Stain M0 M1 M2 M3 M4 M5 M6 M7
Myeloperoxidase - + + + +      
Sudan Black B - + + + +      
Chloroacetate esterase -   + + +      
Nonspecific esterase -       + +    
Periodic acid-Schiff -           + +

The World Health Organization (WHO) classification of tumors of the hematopoietic and lymphoid tissues is a project that began in 1995. It is a system that is constantly evolving and was recently updated in 2016 to mostly reflect progress made in genetics. For AML, it breaks down into five main groups.

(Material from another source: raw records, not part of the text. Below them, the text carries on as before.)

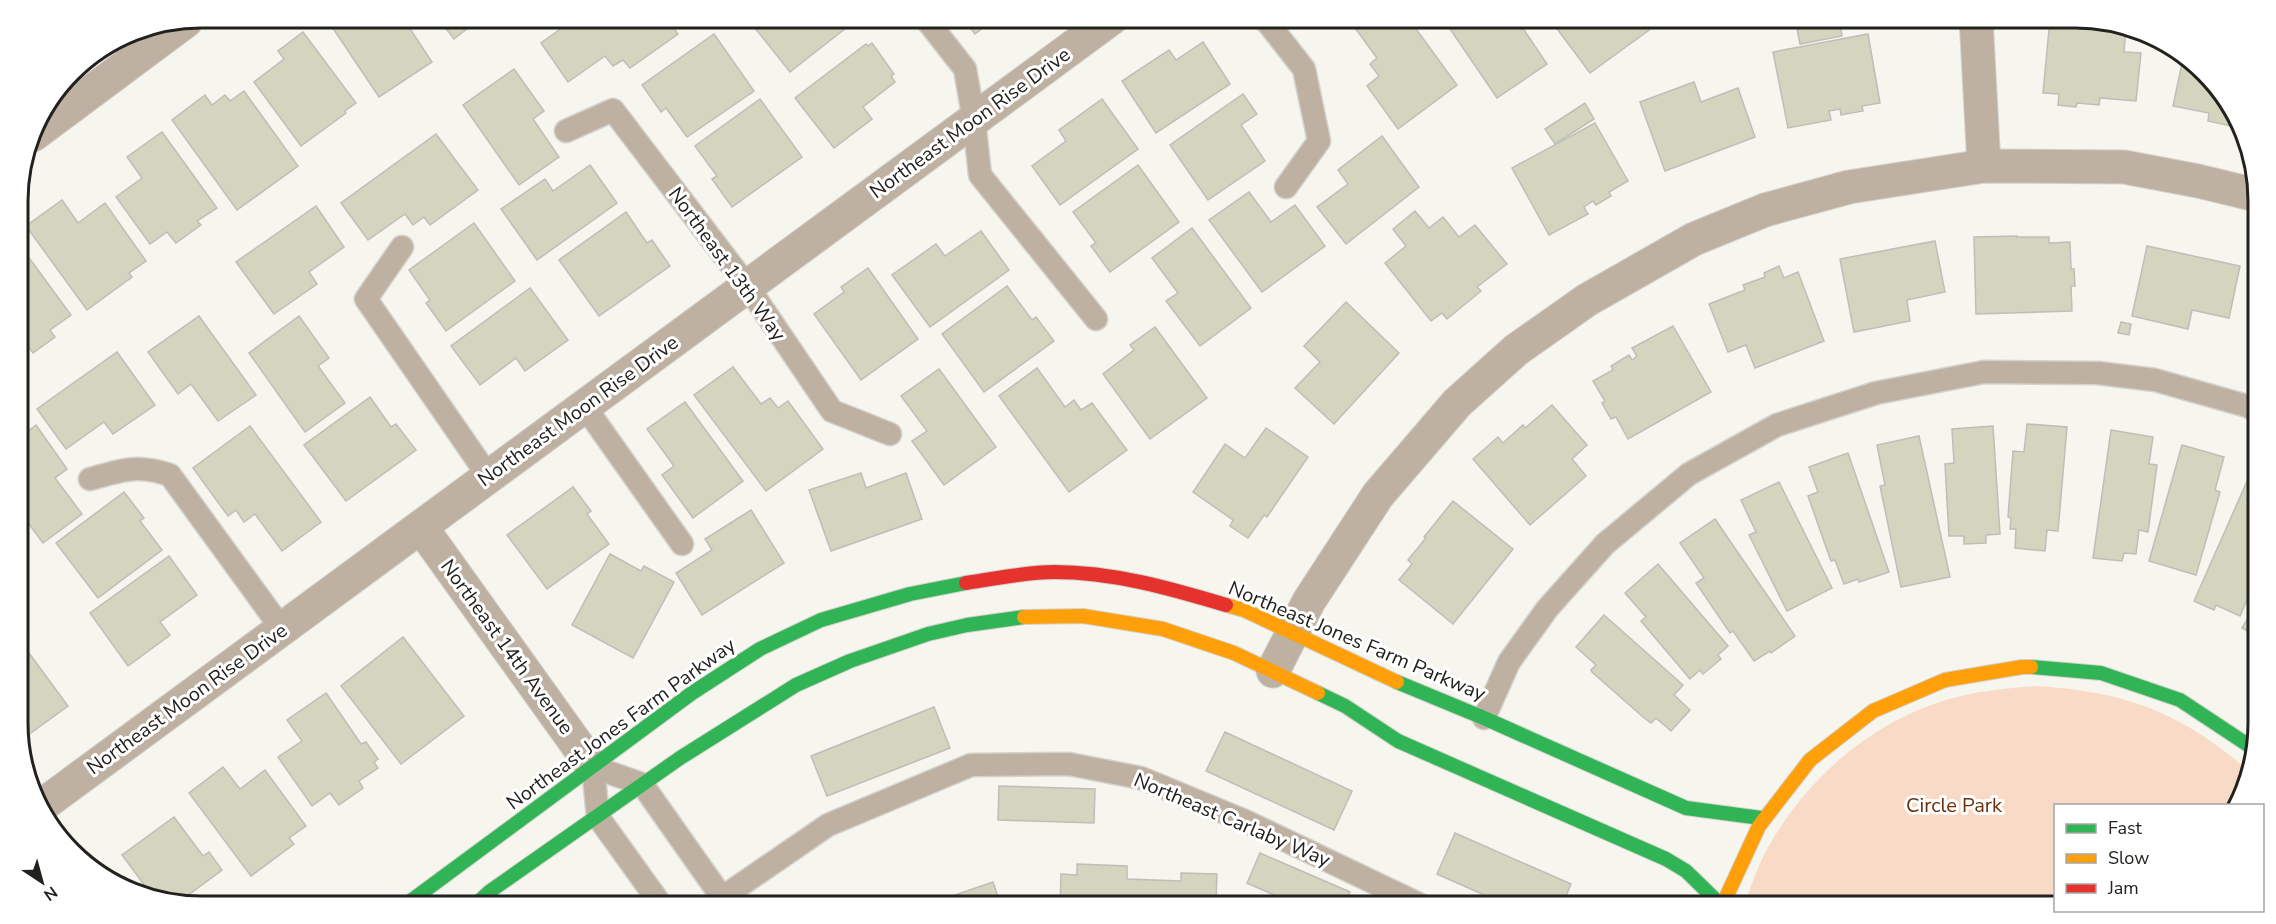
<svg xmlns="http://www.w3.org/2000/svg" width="2276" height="924" font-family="'Nunito Sans',sans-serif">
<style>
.green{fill:#f8dac6}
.building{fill:#d4d5be;stroke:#bebeb9;stroke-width:1.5}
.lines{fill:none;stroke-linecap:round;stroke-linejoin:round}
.lane-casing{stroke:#d3d2cd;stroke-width:25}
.street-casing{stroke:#d3d2cd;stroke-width:35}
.fast-casing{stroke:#d3d2cd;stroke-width:16}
.slow-casing{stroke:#d3d2cd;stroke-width:16}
.jam-casing{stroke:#d3d2cd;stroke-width:16}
.lane{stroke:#beb1a2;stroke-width:22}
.street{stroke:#beb1a2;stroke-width:33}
.fast{stroke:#30b455;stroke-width:14}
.slow{stroke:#ff9f0a;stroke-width:14}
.jam{stroke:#e5322d;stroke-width:14}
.labels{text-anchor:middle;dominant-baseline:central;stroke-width:6;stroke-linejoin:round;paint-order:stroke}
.street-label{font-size:20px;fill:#23211d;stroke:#fff}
.park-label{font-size:20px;fill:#683009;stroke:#fff}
.rim{fill:none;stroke:#23211d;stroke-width:3}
</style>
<rect width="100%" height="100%" fill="#f6f5ee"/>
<!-- green -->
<path class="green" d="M2037,686C2127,692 2181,712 2250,772L2248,782L2235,805L2056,806L2055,906H1744C1752,883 1760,860 1773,839C1814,770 1882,715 1961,696C1986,690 2011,688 2037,686Z"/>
<!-- building -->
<g class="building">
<polygon points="338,18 403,18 432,62 379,97 330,24"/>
<polygon points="438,18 481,18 454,39"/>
<polygon points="576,18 666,18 678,34 630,68 623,60 613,66 605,56 568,82 541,43"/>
<polygon points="757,18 838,18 846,28 790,72 751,23"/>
<polygon points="963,18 996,18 975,34"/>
<polygon points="1354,18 1408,18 1457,85 1398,129 1367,86 1379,76 1370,64 1377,58 1350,21"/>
<polygon points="1460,18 1493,18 1498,25 1508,18 1516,18 1547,64 1497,98 1448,26"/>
<polygon points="1549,18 1640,18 1649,30 1590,73"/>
<polygon points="1824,18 1839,18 1842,36 1800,44 1796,23"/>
<polygon points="2050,19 2126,27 2124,52 2141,53 2136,101 2100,98 2099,105 2077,103 2076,107 2058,105 2059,94 2043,93"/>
<polygon points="303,32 356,103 345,111 346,113 301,146 254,82 284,59 278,51"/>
<polygon points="714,34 754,91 687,137 666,108 661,112 642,85"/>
<polygon points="1868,34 1880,103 1862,106 1863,111 1841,115 1840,109 1829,111 1831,120 1788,128 1773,52"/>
<polygon points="1203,42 1230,84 1156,133 1122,81 1169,50 1176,60"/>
<polygon points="872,43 894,74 891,76 895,82 863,107 872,119 834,148 795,98 866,44 868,46"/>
<polygon points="2183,59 2191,61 2220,90 2235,127 2208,121 2209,113 2173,106"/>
<polygon points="514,69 544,111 533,119 559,157 519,185 463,105"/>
<polygon points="1694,82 1701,102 1738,88 1755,137 1665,171 1640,102"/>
<polygon points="244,91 298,166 237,210 172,120 205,95 212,105 225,95 230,101"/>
<polygon points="1243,94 1257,114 1241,125 1265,161 1208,200 1170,145"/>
<polygon points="760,99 802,157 732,207 712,179 717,176 695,146"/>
<polygon points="1102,99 1138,149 1060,205 1032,166 1066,141 1059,130"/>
<polygon points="1585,103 1594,119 1555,144 1545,129"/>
<polygon points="1595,123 1628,181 1609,192 1611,196 1596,205 1593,201 1584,207 1588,214 1549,235 1512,168"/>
<polygon points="162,132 217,208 197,221 201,225 176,243 167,232 150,244 116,197 142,178 127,157"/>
<polygon points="436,134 478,190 430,225 424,217 413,225 405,214 368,240 341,203"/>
<polygon points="1382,136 1419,187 1346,244 1317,207 1348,184 1338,170"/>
<polygon points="590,165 617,203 537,260 501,209 545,179 553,191"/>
<polygon points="1138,165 1179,222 1110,272 1091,246 1096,243 1073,212"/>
<polygon points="1249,192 1271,222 1295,205 1325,246 1262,292 1209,220"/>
<polygon points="62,200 78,223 105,203 146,261 129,273 132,277 87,310 26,226"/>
<polygon points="316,206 344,247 309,272 317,284 274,314 236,262"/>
<polygon points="1415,211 1429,228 1443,217 1459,237 1475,225 1507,264 1477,287 1481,291 1447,319 1442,313 1431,321 1385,263 1406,246 1393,229"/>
<polygon points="626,212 647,243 652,240 670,266 599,316 559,260"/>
<polygon points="474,223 515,281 446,331 426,303 430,300 409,270"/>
<polygon points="1192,228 1251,308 1200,346 1166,301 1178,293 1152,258"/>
<polygon points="981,231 1009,270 930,327 892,275 936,244 945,256"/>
<polygon points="2017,236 2017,237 2049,237 2049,243 2070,242 2071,269 2074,269 2075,286 2071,286 2072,311 1976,314 1974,237"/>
<polygon points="1935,241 1945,292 1907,300 1910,321 1854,332 1840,259"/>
<polygon points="19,244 71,315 50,330 55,337 33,353 24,341 19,344"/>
<polygon points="2147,246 2240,266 2229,318 2192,310 2188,329 2132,316"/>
<polygon points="1779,266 1784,278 1798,272 1824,341 1755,368 1746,345 1728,352 1709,304 1745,290 1743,285 1765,277 1764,273"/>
<polygon points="868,268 918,339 861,380 814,314 844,292 841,287"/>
<polygon points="1007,286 1032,320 1036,317 1054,341 984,392 942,334"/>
<polygon points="530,288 568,340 525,371 516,358 480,385 451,346"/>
<polygon points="1346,302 1399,353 1334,424 1295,388 1320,362 1304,346"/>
<polygon points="199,316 256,395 218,421 191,384 178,394 148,352"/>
<polygon points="299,316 329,358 318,366 345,403 305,432 249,353"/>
<polygon points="2121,322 2131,324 2129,335 2118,333"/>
<polygon points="1673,326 1711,392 1628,439 1616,417 1611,419 1602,403 1605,401 1593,381 1613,370 1611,366 1629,355 1632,360 1637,356 1632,348"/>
<polygon points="1155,327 1207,398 1150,439 1103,374 1134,350 1130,345"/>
<polygon points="117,352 155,405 113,434 104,422 66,449 37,409"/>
<polygon points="733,367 761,404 770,398 778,408 788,401 823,449 766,491 694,395"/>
<polygon points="1037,368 1065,407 1074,400 1081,410 1092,403 1127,450 1069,492 999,396"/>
<polygon points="939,369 996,447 944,485 912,441 927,431 901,396"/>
<polygon points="370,397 391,427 396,424 416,450 346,501 304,445"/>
<polygon points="685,402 743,481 693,518 662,475 674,466 647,429"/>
<polygon points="1552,405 1587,445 1572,459 1586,476 1530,525 1473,459 1498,437 1503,443 1523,425 1525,428"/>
<polygon points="2027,424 2067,427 2058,531 2047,530 2045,551 2015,548 2016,529 2010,529 2011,518 2008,517 2013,451 2024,452"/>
<polygon points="36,425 67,469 55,478 82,514 43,543 20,512 20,437"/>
<polygon points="250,426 321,522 282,551 255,514 244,522 236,510 228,516 193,468"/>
<polygon points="1993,426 2000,534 1986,535 1986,543 1964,544 1964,536 1949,536 1945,464 1954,463 1952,429"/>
<polygon points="1266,428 1308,457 1267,517 1264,515 1248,538 1230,526 1233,520 1193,492 1225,444 1245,458"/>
<polygon points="2111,430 2153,437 2149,464 2157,465 2148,532 2139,530 2136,554 2124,553 2122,561 2093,558"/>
<polygon points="1919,436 1950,577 1901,587 1880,486 1885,485 1877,445"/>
<polygon points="2182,445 2224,457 2215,490 2220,492 2196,575 2149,561"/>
<polygon points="1848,453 1889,572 1859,582 1858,579 1844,584 1835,560 1831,561 1808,496 1818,492 1809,467"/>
<polygon points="2252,470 2257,472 2258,575 2240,616 2216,605 2214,610 2194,601"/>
<polygon points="861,473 866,488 906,473 922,519 831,551 809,490"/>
<polygon points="1779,482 1832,588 1787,611 1749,535 1756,532 1741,500"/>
<polygon points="573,487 591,511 587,514 609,544 547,589 507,535"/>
<polygon points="124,492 144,518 140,521 162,550 98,598 56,543"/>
<polygon points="1453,501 1513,549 1453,624 1399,580 1412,564 1408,560 1426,538 1424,537"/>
<polygon points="751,510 784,563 702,615 676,573 712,550 705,539"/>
<polygon points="1715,519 1795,636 1771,653 1770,651 1754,661 1733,631 1730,633 1696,583 1704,578 1680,543"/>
<polygon points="610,554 641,571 644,566 674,582 633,658 572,625"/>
<polygon points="169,556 197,595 160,622 170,635 128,666 90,613"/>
<polygon points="1658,564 1728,646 1718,655 1721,659 1703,674 1700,670 1690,679 1641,621 1646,617 1625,593"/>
<polygon points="2258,602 2258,637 2242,628"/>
<polygon points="1604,615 1683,685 1674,695 1690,710 1671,731 1656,718 1651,723 1643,717 1592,672 1591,670 1596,665 1576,647"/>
<polygon points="21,622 29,634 21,640"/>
<polygon points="403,637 464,716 401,764 341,686"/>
<polygon points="29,653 68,706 21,740 21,659"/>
<polygon points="326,693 361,744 366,742 378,759 374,762 378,768 359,781 363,788 339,805 330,793 312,806 278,757 302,741 287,720"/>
<polygon points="934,707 950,748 827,796 811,756"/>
<polygon points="1225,732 1352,791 1334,830 1206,771"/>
<polygon points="223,767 240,789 265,770 306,826 289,838 294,844 251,876 189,793"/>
<polygon points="999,786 1095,789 1094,823 998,820"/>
<polygon points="174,817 203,856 209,852 222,870 179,902 154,898 122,855"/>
<polygon points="1455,833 1571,884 1562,906 1509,906 1437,874"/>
<polygon points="1260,853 1350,892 1344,906 1299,906 1247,883"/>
<polygon points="1077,864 1127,866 1127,879 1181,881 1181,873 1217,874 1216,899 1225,899 1225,906 1060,906 1061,874 1077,875"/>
<polygon points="993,882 1001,906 923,906"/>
</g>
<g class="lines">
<!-- lane casing -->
<g class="lane-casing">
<g id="lane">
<polyline points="925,18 965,69 974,120 980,175 1096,319"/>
<polyline points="1264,18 1304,69 1319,141 1286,187"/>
<polyline points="566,131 613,110 748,287 832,411 890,434"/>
<polyline points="402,247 366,299 489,477"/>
<polyline points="585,407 682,544"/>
<path d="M90,479C122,470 137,464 170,475L282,629"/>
<polyline points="1484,718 1509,662 1547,609 1605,544 1689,474 1777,425 1876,393 1984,372 2098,373 2155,380 2247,406 2257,411"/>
<polyline points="662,906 598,817 593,767 642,784 728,906"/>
<polyline points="710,906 828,825 971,765 1069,764 1141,778 1245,821 1423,906"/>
</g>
</g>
<!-- street casing -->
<g class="street-casing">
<g id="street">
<polyline points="1976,18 1984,166"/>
<polyline points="33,135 186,21"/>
<polyline points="421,527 593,767"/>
<polyline points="1273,671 1309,601 1378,495 1457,403 1516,350 1587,300 1694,239 1765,210 1849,187 1984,166 2124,167 2198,181 2256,195"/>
<polyline points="44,804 1112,18"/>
</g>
</g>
<!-- fast casing -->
<g class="fast-casing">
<g id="fast">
<polyline points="2031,667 2101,673 2180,700 2254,749"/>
<polyline points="1397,682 1484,718 1686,808 1761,818"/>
<polyline points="1318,693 1345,706 1398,741 1666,859 1686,871 1722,906"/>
<polyline points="404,906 692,693 760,649 821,620 910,594 966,583"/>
<polyline points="474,906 489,892 680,758 796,685 850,661 928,634 967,625 1024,617"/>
</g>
</g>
<!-- slow casing -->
<g class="slow-casing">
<g id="slow">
<polyline points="1226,605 1244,610 1397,682"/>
<polyline points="1024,617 1083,616 1163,629 1234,653 1318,693"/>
<polyline points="1722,906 1759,826 1810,760 1873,711 1945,680 2022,667 2031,667"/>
</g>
</g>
<!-- jam casing -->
<g class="jam-casing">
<path id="jam" d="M966,583C995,579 1025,572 1054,572C1113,572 1169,588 1226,605"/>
</g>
<!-- lane -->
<use href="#lane" class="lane"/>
<!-- street -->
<use href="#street" class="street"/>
<!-- fast -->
<use href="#fast" class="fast"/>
<!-- slow -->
<use href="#slow" class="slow"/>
<!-- jam -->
<use href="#jam" class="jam"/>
</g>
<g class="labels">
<!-- street labels -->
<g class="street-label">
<text transform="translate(970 123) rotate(-36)">Northeast Moon Rise Drive</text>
<text transform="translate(727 264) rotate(54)">Northeast 13th Way</text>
<text transform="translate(578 411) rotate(-36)">Northeast Moon Rise Drive</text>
<text transform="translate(1357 641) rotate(23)">Northeast Jones Farm Parkway</text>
<text transform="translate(507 647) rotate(54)">Northeast 14th Avenue</text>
<text transform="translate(187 699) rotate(-36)">Northeast Moon Rise Drive</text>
<text transform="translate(621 724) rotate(-36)">Northeast Jones Farm Parkway</text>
<text transform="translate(1232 820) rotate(23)">Northeast Carlaby Way</text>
</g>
<!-- park labels -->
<g class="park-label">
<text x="1954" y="805">Circle Park</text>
</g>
</g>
<!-- crop -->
<path d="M0 0H2276V924H0ZM201 28H2075A173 173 0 0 1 2248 201V723A173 173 0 0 1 2075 896H201A173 173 0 0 1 28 723V201A173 173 0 0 1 201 28Z" fill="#fff" fill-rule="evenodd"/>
<path class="rim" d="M201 28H2075A173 173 0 0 1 2248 201V723A173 173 0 0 1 2075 896H201A173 173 0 0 1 28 723V201A173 173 0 0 1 201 28Z"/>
<!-- legend -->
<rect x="2054" y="804" width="210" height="108" fill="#ffffff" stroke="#a7a6a5" stroke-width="1.5"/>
<rect x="2066" y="824" width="30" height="9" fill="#30b455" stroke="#a7a6a5" stroke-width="1.5"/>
<text x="2108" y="834" font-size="18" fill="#23211d">Fast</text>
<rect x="2066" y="854" width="30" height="9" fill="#ff9f0a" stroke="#a7a6a5" stroke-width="1.5"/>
<text x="2108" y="864" font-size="18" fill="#23211d">Slow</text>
<rect x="2066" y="884" width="30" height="9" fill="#e5322d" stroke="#a7a6a5" stroke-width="1.5"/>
<text x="2108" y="894" font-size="18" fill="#23211d">Jam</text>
<!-- north arrow -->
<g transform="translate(42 882) rotate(144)" stroke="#ffffff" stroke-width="4.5" paint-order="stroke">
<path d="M0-4.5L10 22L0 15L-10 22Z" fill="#23211d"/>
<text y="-9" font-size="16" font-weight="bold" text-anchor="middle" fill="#23211d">N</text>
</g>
</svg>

1. AML with recurrent genetic abnormalities:
t(8:21), t(15:17), and inv(16) all fall into this category amongst many other genetic abnormalities.

2. AML with multi-lineage dysplasia:
This category is defined by ≥20% blasts in the peripheral blood or bone marrow and >50% dysplasia in two or more myeloid cell lines.

3. AML and myelodysplastic syndromes (MDS) that are therapy related (t-AML and t-MDS):
Chemotherapy, radiation, and other treatments can cause mutations and unique variations of AML to arise.

4. AML not otherwise categorized:
This category includes parts of M0, M1, M2, M4, M5, M6, and M7. This is a broad category.

5. Acute leukemias of ambiguous lineage:
This can include leukemias with cells that express both myeloid and lymphoid characteristics. The more granular diagnostic tools are showing there are many ambiguous combinations of acute leukemias.